◆ **Exercises**
[1] In the text on mining and environmental research, set down the passage between "Mining has a" and "of mine closure.", inclusive, word for word.
[2] In the text on mining and environmental research, which other parts of life are named as areas into which mining research may be translated?

Excerpted text Start Marker

Mining has a key role in Global environmental research. We uncover more and more questions as we continue to mine, and this is a great opportunity for research. Mines are often located in remote regions, where little is known of the environ or how to go about management. Technology is improving, and mines grow, with new potential impacts on the environment. Research can benefit the industry by providing solutions to old and new environmental problems. Some topics for research may include: ecosystem engineering or replacing self-sustaining and resilient ecosystems; fire ecology and consequences in mine life and closure; climate change and rehabilitation; water security; indigenous issues; long-term economic and social consequences of mine closure.

This research could also benefit other industries. Apart from better mine environmental management, research in these fields can also provide opportunity to learn more about how our environment works. We can translate research from the mining industry into other parts of our lives. This may include agriculture, forestry, urban living and National Park management. Many mining companies are now investing in environmental research, both for their own management and for broader community use. This includes Centre for Land Rehabilitation, Centre for Mined Land Rehabilitation, Barrick Gold Pty Ltd, AngloGold Ashanti, Alcoal Pty Ltd and more.

Mining and environment traditionally did not coexist, but this is changing. As long as the world continues to use mineral resources, mining will continue to progress. We all know that one person can not change the world. However, one person can make a big difference in an organisation. Strong and driven individuals have demonstrated to improve environmental management in mining. With groups such as the GEMG, there is peer support of these individuals. This allows individuals to work as part of broader team that seeks similar outcomes and can lobby for better environmental management. With individuals and groups such as the GEMG, mining has the potential grow hand-in-hand with environmental research and management.

(The author has not been paid by any organisation for this review, and is a member of an independant research organisation.)

Excerpted text End Marker
Data block Start Marker

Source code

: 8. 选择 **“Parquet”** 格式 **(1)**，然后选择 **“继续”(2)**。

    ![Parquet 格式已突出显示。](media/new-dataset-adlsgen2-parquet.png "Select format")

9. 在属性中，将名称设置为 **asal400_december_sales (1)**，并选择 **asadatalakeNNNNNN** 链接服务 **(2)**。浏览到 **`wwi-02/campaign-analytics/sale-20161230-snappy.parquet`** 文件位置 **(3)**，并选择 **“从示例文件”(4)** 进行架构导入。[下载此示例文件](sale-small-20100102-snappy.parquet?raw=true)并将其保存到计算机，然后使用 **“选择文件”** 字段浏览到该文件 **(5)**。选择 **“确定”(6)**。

Data block End Marker

◆ **Results**
[1]
Mining has a key role in Global environmental research. We uncover more and more questions as we continue to mine, and this is a great opportunity for research. Mines are often located in remote regions, where little is known of the environ or how to go about management. Technology is improving, and mines grow, with new potential impacts on the environment. Research can benefit the industry by providing solutions to old and new environmental problems. Some topics for research may include: ecosystem engineering or replacing self-sustaining and resilient ecosystems; fire ecology and consequences in mine life and closure; climate change and rehabilitation; water security; indigenous issues; long-term economic and social consequences of mine closure.

[2] Agriculture, forestry, urban living and National Park management.